* start DATA TO USE *

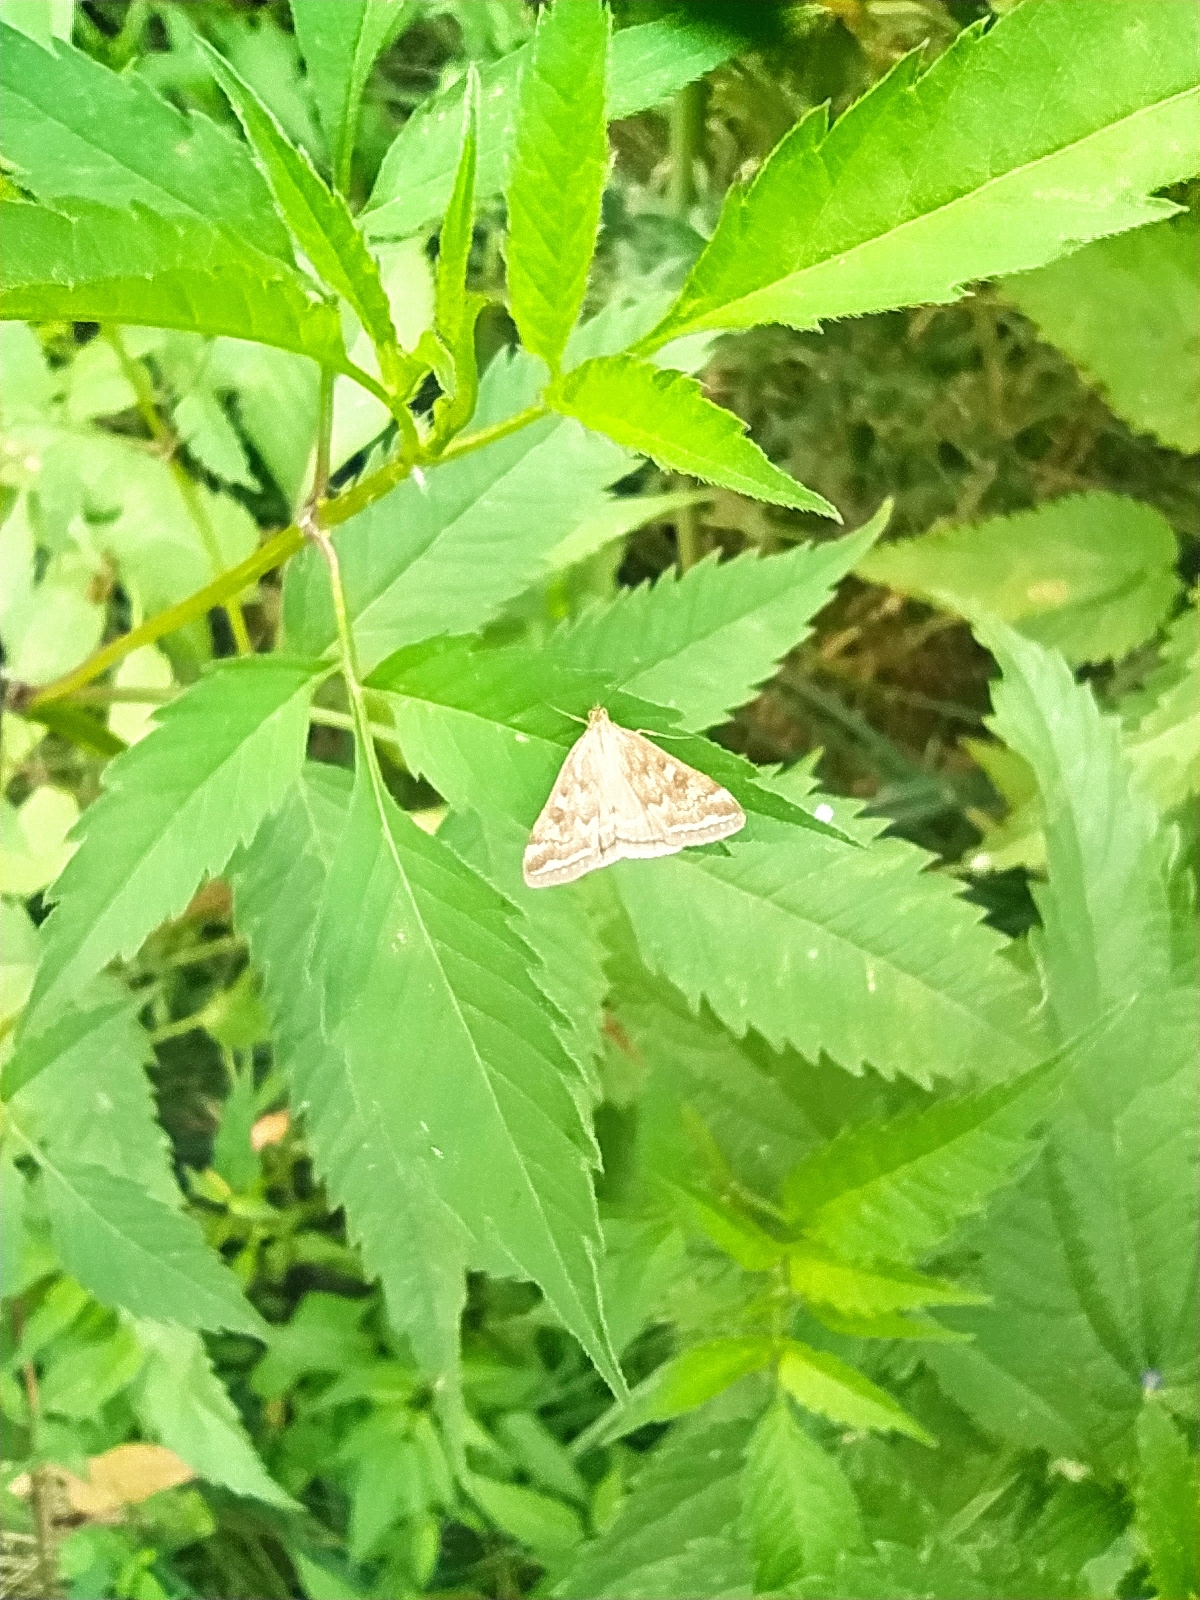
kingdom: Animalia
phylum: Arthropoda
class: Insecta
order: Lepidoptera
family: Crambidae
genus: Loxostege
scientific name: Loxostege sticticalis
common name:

* end DATA TO USE *

Retype the records from the line containing "phylum: Arthropoda" through the end of the records, including both ends and matching each line character for character.

phylum: Arthropoda
class: Insecta
order: Lepidoptera
family: Crambidae
genus: Loxostege
scientific name: Loxostege sticticalis
common name:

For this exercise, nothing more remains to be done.